Information sur l'électronique
Dispositif électronique : sons fixés sur support

Note de programme

Synopsis du film

La grève [Statchka] / FILM de Serguei Mikhaïlovitch Eisenstein, 1924. URSS. 73 min. Noir & blanc. Muet. Scénario : S. M. Eisenstein, Valeri Pletnev & Gregory Alexandrov. Photographie : Edouard Tissé & Vassili Hvatov. Production : Goskino. Interprétation : Ivan Kljuvkin, Alexandre Antonove, Grigori Alexandrov.
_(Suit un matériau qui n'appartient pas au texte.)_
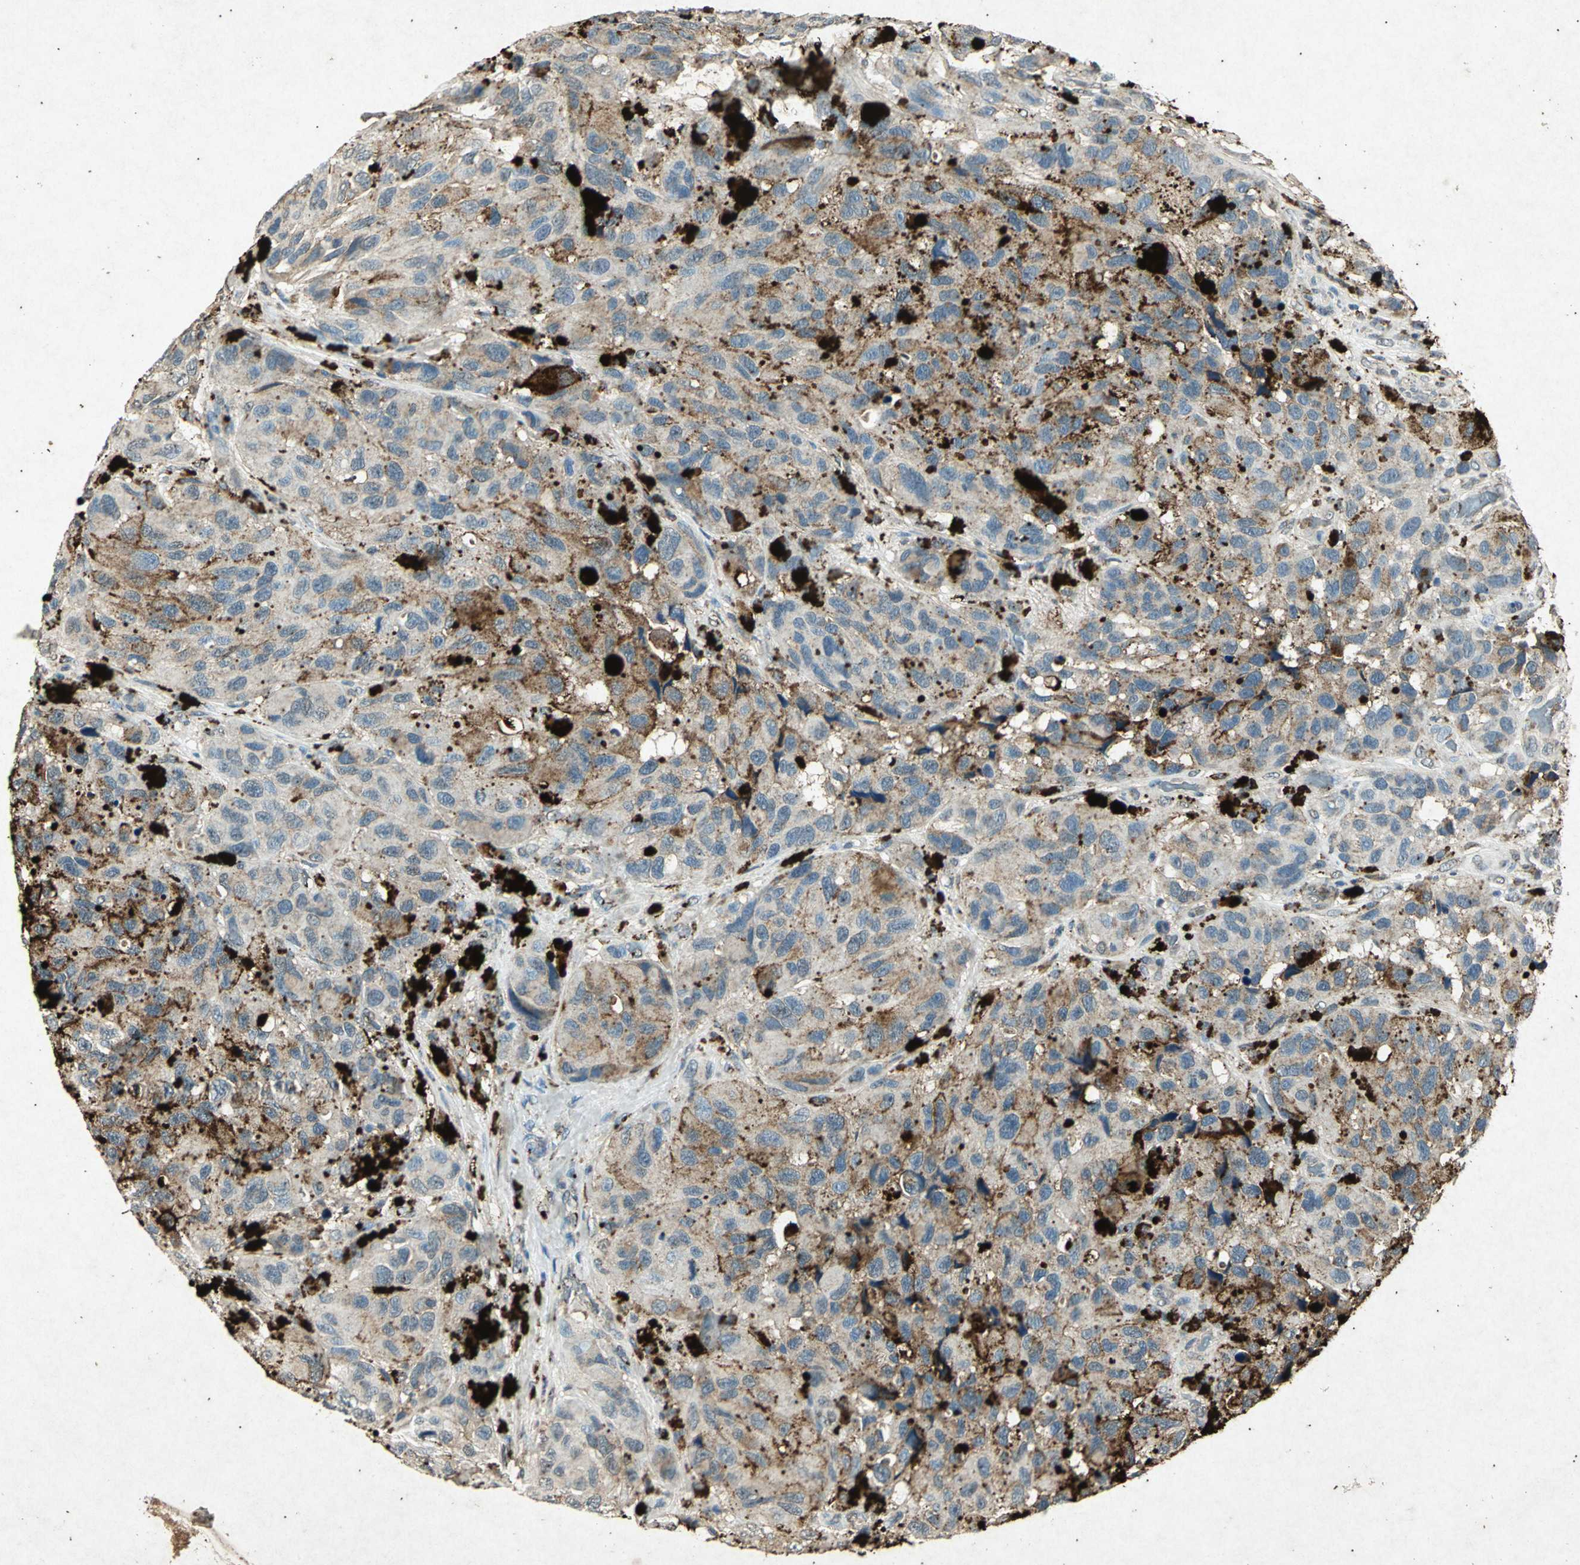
{"staining": {"intensity": "weak", "quantity": "25%-75%", "location": "cytoplasmic/membranous"}, "tissue": "melanoma", "cell_type": "Tumor cells", "image_type": "cancer", "snomed": [{"axis": "morphology", "description": "Malignant melanoma, NOS"}, {"axis": "topography", "description": "Skin"}], "caption": "This micrograph reveals malignant melanoma stained with immunohistochemistry to label a protein in brown. The cytoplasmic/membranous of tumor cells show weak positivity for the protein. Nuclei are counter-stained blue.", "gene": "PSEN1", "patient": {"sex": "female", "age": 73}}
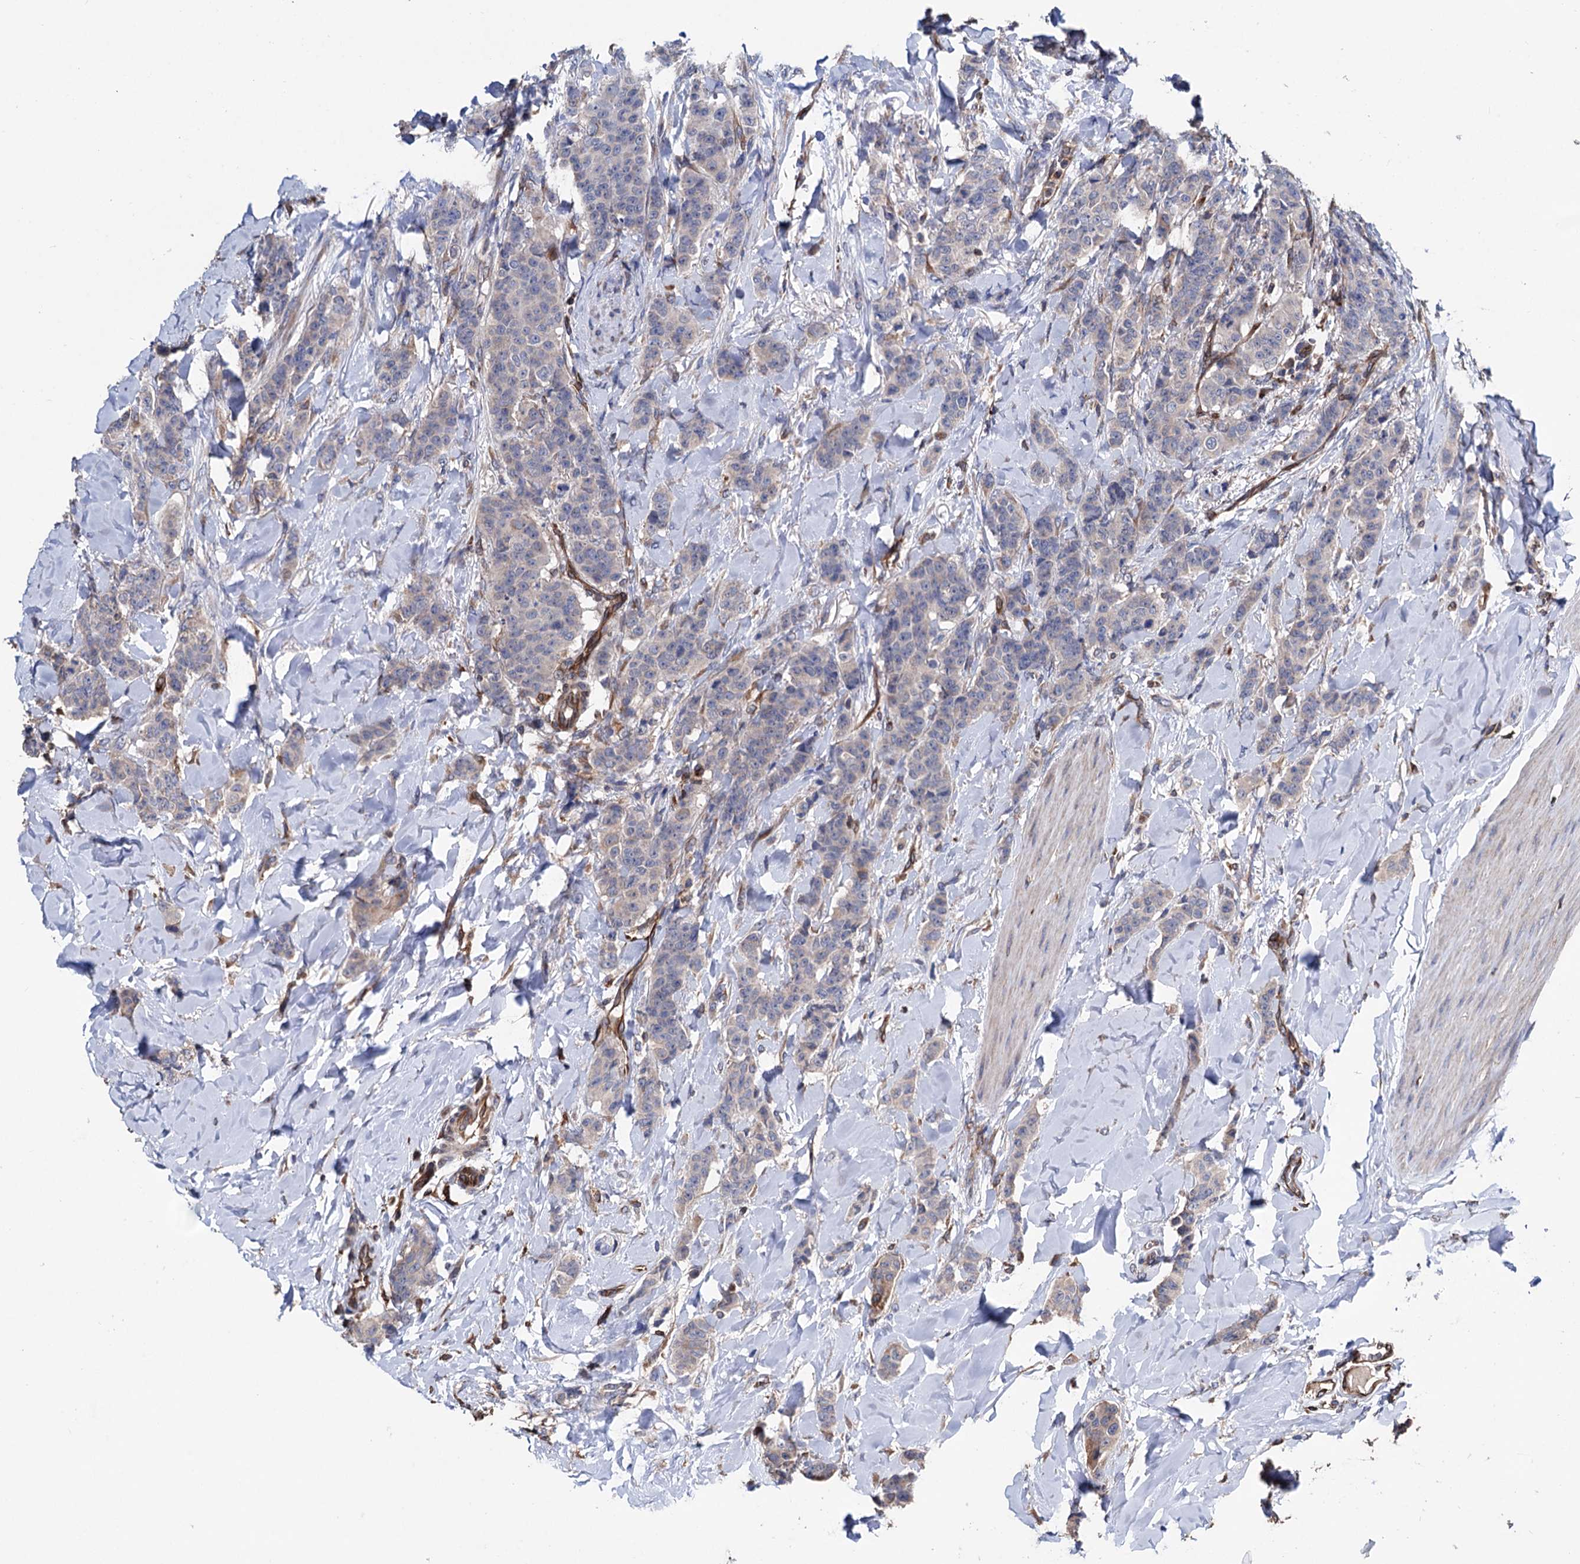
{"staining": {"intensity": "negative", "quantity": "none", "location": "none"}, "tissue": "breast cancer", "cell_type": "Tumor cells", "image_type": "cancer", "snomed": [{"axis": "morphology", "description": "Duct carcinoma"}, {"axis": "topography", "description": "Breast"}], "caption": "DAB immunohistochemical staining of breast cancer reveals no significant expression in tumor cells.", "gene": "STING1", "patient": {"sex": "female", "age": 40}}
Une usine en Russie au début du siècle. Tout est calme, le patron est souriant. Un groupe de militants prépare une grève. Un contremaître les dénonce et le gouverneur militaire utilise des indicateurs pour les espionner. La grève est cependant déclenchée après le suicide d’un ouvrier accusé injustement de vol. Le patronat organise la riposte, la grève se prolonge. La police fait appel à la pègre pour monter une provocation. L’assaut final est donné : c’est une véritable « boucherie ». Ce film, le premier d’Eisenstein, porte et développe déjà les théories du cinéaste sur le montage. La Grève est une révolution cinématographique enlevée par la fougue, l’audace et la liberté du jeune réalisateur.

Présentation

Ce premier film d’Eisenstein pose d’une certaine façon les bases du langage du cinéaste russe en rejetant d’emblée la notion d’un cinéma d’acteurs, pour se préoccuper plus fondamentalement d’un art de l’image, au travers du montage et de la construction formelle. La portée politique du film, si elle reste indéniable (on parlera du cinéma soviétique de cette époque en termes de propagande), s’estompe au profit d’un travail où les enjeux purement artistiques prédominent. C’est tout au moins la perception que j’ai pu avoir de cette œuvre, dès le premier visionnement, où les questions de rythme, d’articulation et de gestes m’ont semblé à l’origine même de l’organisation temporelle et visuelle. La Grève reste pour moi un tableau ; tableau en mouvements, où le noir et le blanc deviennent couleurs, où la force d’une séquence est indissociable du tout, dans sa pertinence structurelle. La Grève, film muet, se détache ainsi de la parole, véhicule les symboles d’un monde bouleversé, transmet, jusqu’à aujourd’hui, et c’est là sa force, les questionnements de l’homme, le sens même de l’existence.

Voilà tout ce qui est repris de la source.